Errada, porque descaminho é crime contra a ordem tributária e não tem relação com patrocinar interesse privado perante a Administração.
- B)Corrupção passiva.
Errada, porque corrupção passiva exige solicitar ou receber vantagem indevida, o que não aparece no enunciado.
- C)Violência arbitrária.
Errada, porque violência arbitrária envolve abuso de autoridade com violência ou constrangimento, e não defesa de interesse privado.
- D)Advocacia administrativa.
Certa, porque o art. 321 do CP tipifica justamente patrocinar, direta ou indiretamente, interesse privado perante a Administração Pública, valendo-se da qualidade de funcionário.
- E)Exercício funcional ilegalmente antecipado.

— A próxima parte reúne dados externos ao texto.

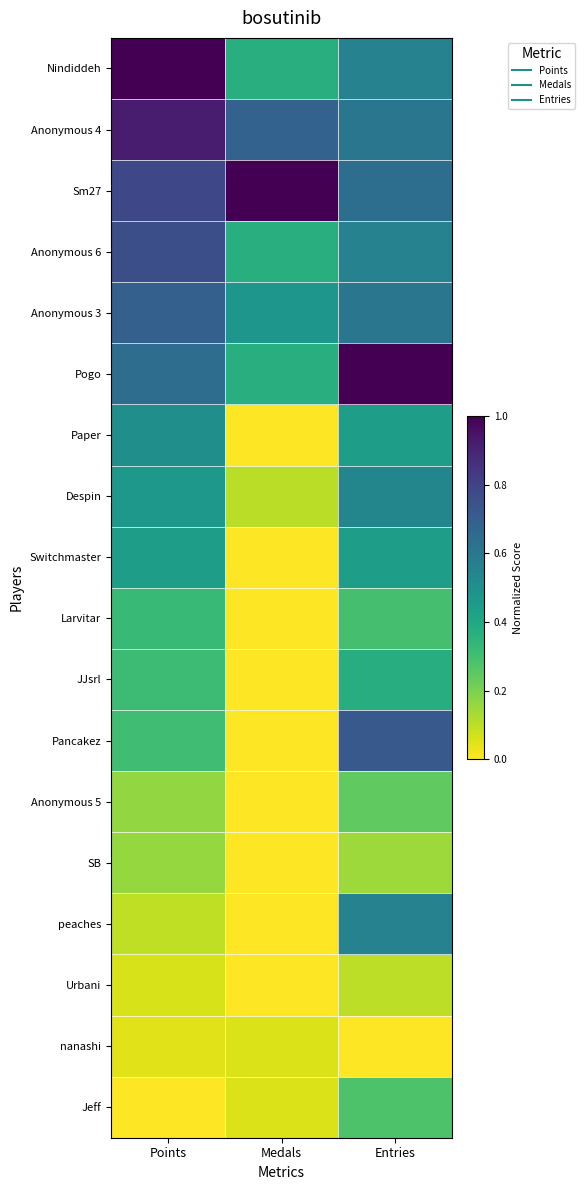

Reading left to right, extract all data points from this chart.

Nindiddeh: Points=1.0	Medals=0.4	Entries=0.6
Anonymous 4: Points=0.9	Medals=0.7	Entries=0.6
Sm27: Points=0.8	Medals=1.0	Entries=0.6
Anonymous 6: Points=0.8	Medals=0.4	Entries=0.6
Anonymous 3: Points=0.7	Medals=0.5	Entries=0.6
Pogo: Points=0.6	Medals=0.4	Entries=1.0
Paper: Points=0.5	Medals=0.0	Entries=0.4
Despin: Points=0.5	Medals=0.1	Entries=0.5
Switchmaster: Points=0.4	Medals=0.0	Entries=0.4
Larvitar: Points=0.3	Medals=0.0	Entries=0.3
JJsrl: Points=0.3	Medals=0.0	Entries=0.4
Pancakez: Points=0.3	Medals=0.0	Entries=0.7
Anonymous 5: Points=0.2	Medals=0.0	Entries=0.2
SB: Points=0.2	Medals=0.0	Entries=0.1
peaches: Points=0.1	Medals=0.0	Entries=0.6
Urbani: Points=0.1	Medals=0.0	Entries=0.1
nanashi: Points=0.0	Medals=0.1	Entries=0.0
Jeff: Points=0.0	Medals=0.1	Entries=0.3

Errada, porque exercício funcional ilegalmente antecipado ocorre quando alguém entra em exercício antes de satisfazer as exigências legais, e isso não tem a ver com patrocínio de interesse privado.
Gabarito: D
A questão trata de um crime bem clássico dos concursos: a advocacia administrativa. Ele acontece quando o funcionário público usa a própria função para defender, patrocinar ou favorecer interesse privado perante a Administração Pública. Em outras palavras, a pessoa não está agindo como servidor imparcial, mas como uma espécie de "advogado" de interesse particular dentro da máquina pública. O Código Penal prevê isso no art. 321: "patrocinar, direta ou indiretamente, interesse privado perante a Administração Pública, valendo-se da qualidade de funcionário". Perceba que o núcleo do tipo é patrocinar interesse privado, e não receber vantagem, nem praticar ato funcional fora de hora. Basta o uso da qualidade de funcionário para dar força ao favorecimento. Por isso o gabarito é a letra D. A banca descreveu praticamente o texto da lei, só trocando as palavras. Se a ideia é usar o cargo para puxar a sardinha para alguém perante a Administração, você caiu na advocacia administrativa. A doutrina costuma destacar que o bem jurídico aqui é a moralidade administrativa e a imparcialidade do servidor. Um detalhe importante: se houver vantagem indevida pedida ou recebida para esse favorecimento, podem surgir outros crimes, como corrupção passiva, mas isso já é outra história. Nesta questão, o comportamento narrado se encaixa exatamente no art. 321 do CP.